We will discuss three common operations we want to perform on text that are only fun when regular expressions are involved:
Asserting that text matches a pattern.
Finding all matches of a pattern in a document.
Replacing all matches of a pattern with some other text.
Today we focus on the first two of these. We will meet the operators =~ and !~ and the method String.scan. We will also capture portions of the matching text using the regex’s capturing facilities.
Let’s write regex to do the following:
Assert that the user input is all letters.
Assert that the user input contains at least two numbers.
Assert that the user input has no whitespace.
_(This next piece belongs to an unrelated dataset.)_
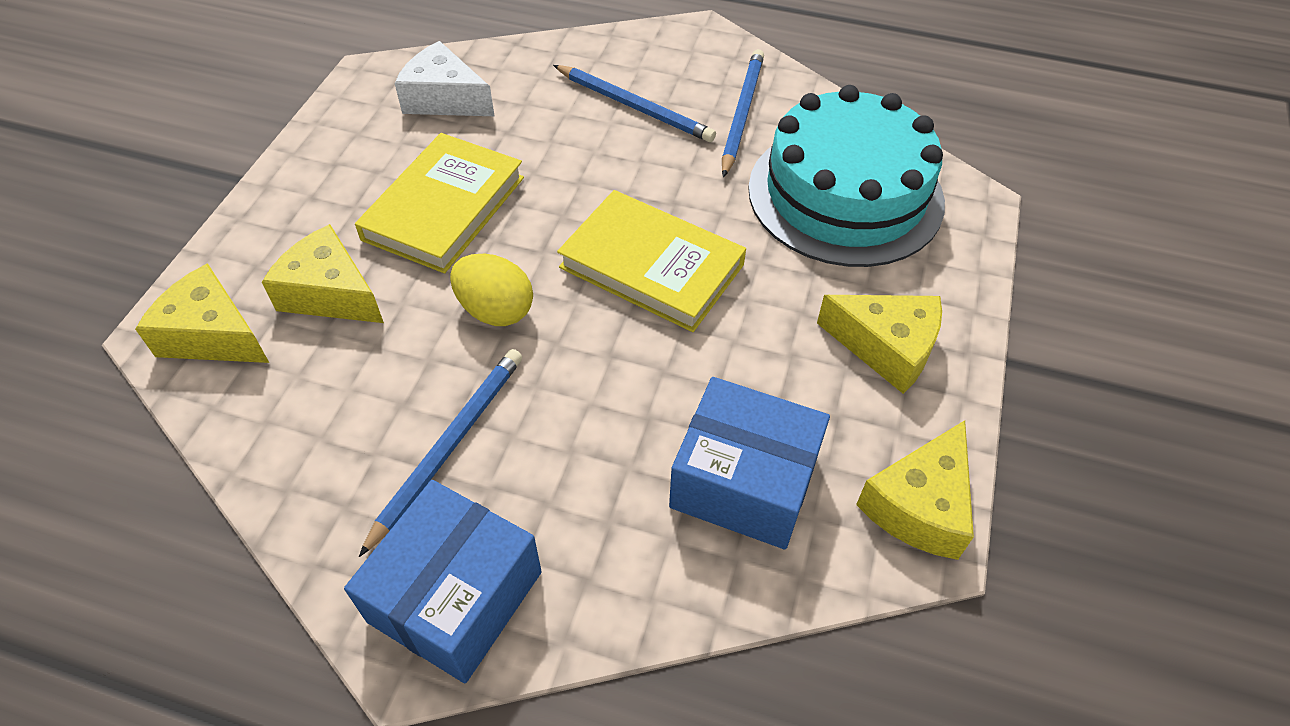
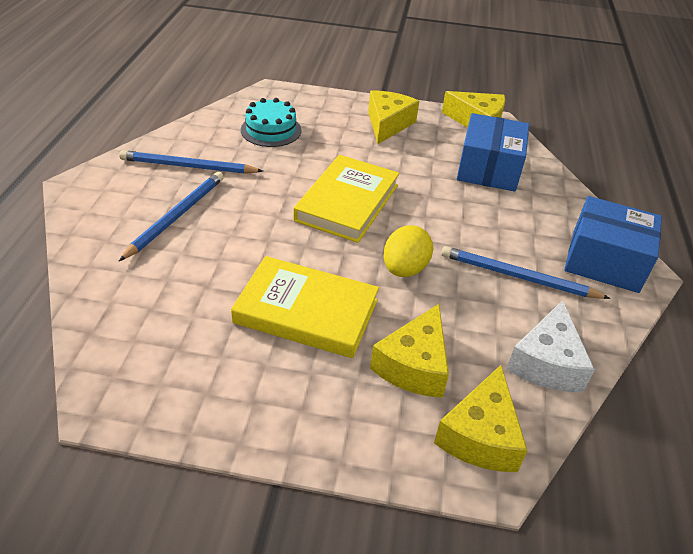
camera: 100 degrees left, 10 degrees down
(444, 99) = (156, 334): white cheese -> white cheese (547, 362)
(845, 194) = (271, 130): turquoise cake -> turquoise cake, size x0.50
Assert that the user input is an HTML element.
Assert that the user input is a binary string.
Extract the index out of an array subscripting (e.g., 5 in counts[5]).
Tease apart the username and domain from an email address. Regex is probably overkill for this problem.
Extract the URL from an img element.
Print the name of the month given a date like MM/DD/YYYY.
The name of the primary class of a Java source file fed in as standard input.
Identify all the fields of study listed in a dictionary—the -ology, -nomy, and -nomics words.
List all the identifiers in a file.
List all the string literals in a file.
Here’s your TODO list for next time:
Solve this puzzle on LinkedIn. You may wish to practice at regexcrossword.com. Write your solution on a quarter sheet to be turned in at the beginning of next class.
For an extra credit participation point, create your own non-trivial 5×5 regex crossword on regexcrossword.com and share a link on Piazza.